While Ishbia and UWM may be prepared to take on the risks and uncertainty surrounding AOLs, Brian Levy, counsel at Katten and Temple, said mid-sized lenders are not similarly equipped.
“It makes me very nervous,” Levy told NS3 attendees. “My clients are generally small and mid-sized mortgage lenders, so we have a different comfort level with AOLs. With AOLs, we have to incur the entire risk. In the past, we have always been able to have confidence that a title insurance company was standing behind the rink. Now we have less confidence, but we have lower costs.”
Lower costs have been at the center of this AOL debate, as Fannie Mae first proposed AOLs as part of the Equitable Housing Finance plan presented to the Federal Housing Finance Agency. While the title industry in on board for lowering costs for homebuyers, many in the industry do not want to do so at increased risk to the homebuyer.

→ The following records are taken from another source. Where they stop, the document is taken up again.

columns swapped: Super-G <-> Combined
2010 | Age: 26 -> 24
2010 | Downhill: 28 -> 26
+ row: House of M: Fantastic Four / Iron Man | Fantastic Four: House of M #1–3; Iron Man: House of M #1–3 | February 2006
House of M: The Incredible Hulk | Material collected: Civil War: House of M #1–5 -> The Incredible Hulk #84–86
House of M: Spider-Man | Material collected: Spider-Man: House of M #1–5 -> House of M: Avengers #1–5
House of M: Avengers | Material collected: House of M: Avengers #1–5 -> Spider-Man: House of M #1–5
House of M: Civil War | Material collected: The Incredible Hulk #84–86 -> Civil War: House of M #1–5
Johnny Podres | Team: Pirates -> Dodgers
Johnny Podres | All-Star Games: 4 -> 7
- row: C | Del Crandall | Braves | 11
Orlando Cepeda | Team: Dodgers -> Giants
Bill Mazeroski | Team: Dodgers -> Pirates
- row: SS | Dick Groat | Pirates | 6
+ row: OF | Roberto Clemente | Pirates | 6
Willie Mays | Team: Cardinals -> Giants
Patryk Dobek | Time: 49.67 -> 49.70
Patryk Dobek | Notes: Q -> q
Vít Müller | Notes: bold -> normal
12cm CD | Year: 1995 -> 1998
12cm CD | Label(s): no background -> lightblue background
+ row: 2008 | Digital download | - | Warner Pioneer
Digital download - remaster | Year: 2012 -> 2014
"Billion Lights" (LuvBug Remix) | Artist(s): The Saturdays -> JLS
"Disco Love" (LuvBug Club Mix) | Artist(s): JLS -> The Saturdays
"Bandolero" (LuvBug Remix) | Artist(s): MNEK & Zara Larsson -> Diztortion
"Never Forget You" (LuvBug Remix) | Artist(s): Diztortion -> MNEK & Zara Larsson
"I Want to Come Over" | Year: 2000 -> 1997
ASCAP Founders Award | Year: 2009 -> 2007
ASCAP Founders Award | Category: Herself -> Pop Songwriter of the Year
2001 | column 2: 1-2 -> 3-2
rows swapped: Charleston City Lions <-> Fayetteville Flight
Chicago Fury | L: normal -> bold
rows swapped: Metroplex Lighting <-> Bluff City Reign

“We are all happy to lower costs; we just don’t want to lower value to get there,” Cain said.
With companies like Voxtur, Single Source and iTitleTransfer offering AOLs products and Fannie Mae announcing that it would accept AOLs on VA loans, it is clear that AOLs are not going anywhere any time soon.
Due to this, Cain and Levy told attendees that it is their responsibility to learn more about these products and educate others in the industry on the pros and cons of both AOLs and title insurance.
“Everybody has to understand what they are getting and what they are not getting, as to which product or service is being provided,” Cain said.